Sul piano industriale la Mirafiori aveva peraltro perso da tempo il suo ruolo di “centralità produttiva” del sistema Fiat.

Con lo sviluppo al sud degli stabilimenti di Cassino, Pomigliano e Melfi, e in Polonia di Tichy, la produzione delle vetture della Mirafiori scende dal milione annuo della fine degli anni Sessanta alle seicentomila per anno degli anni Ottanta, per arrivare a circa duecentomila all’inizio degli anni duemila. Alla decrescita dei volumi produttivi corrisponde proporzionalmente il calo degli operai che da sessantamila del 1980 si riducono solo ad alcune migliaia.

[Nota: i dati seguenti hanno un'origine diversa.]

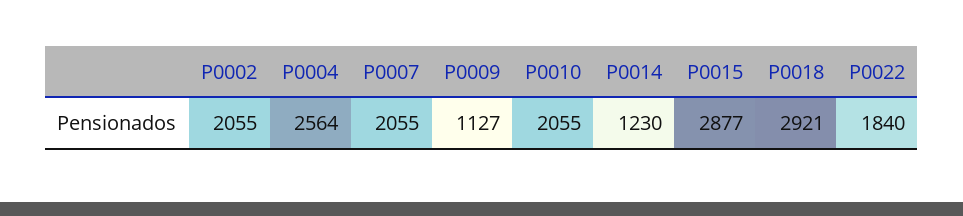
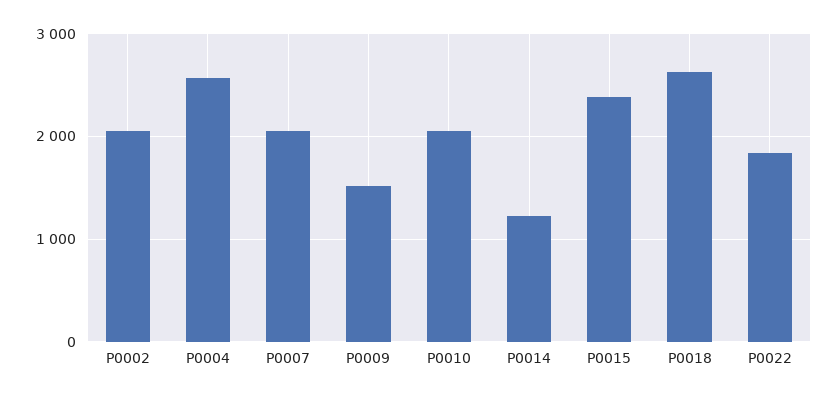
  {
    "P0002": 2055,
    "P0004": 2564,
    "P0007": 2055,
-   "P0009": 1127,
+   "P0009": 1500,
    "P0010": 2055,
    "P0014": 1230,
-   "P0015": 2877,
+   "P0015": 2400,
-   "P0018": 2921,
+   "P0018": 2600,
    "P0022": 1840
  }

Sarà nel 2010 che Sergio Marchionne, per rilanciare e consolidare la Mirafiori, rivoluzionerà l’assetto produttivo dello stabilimento da “generalista” in cui si producevano ormai vetture di fine serie e sempre più in calo (come Idea, Lancia Musa, Multipla, Alfa 166 o Lancia Thesis) a produttore esclusivo di vetture di gamma alta come le Maserati.

Oggi quella che è stata la più grande fabbrica d’Italia, un vero e proprio simbolo dell’industrialismo, ha raccolto la sua nuova sfida: quella in cui ricerca, innovazione e competenze danno supporto alla mobilità del futuro, a partire dalle vetture che saranno prodotte proprio alla Mirafiori, la 500 elettrica e le Maserati elettriche, non trascurando gli eventuali apporti sulla guida autonoma derivanti dalla annunciata fusione FCA e PSA.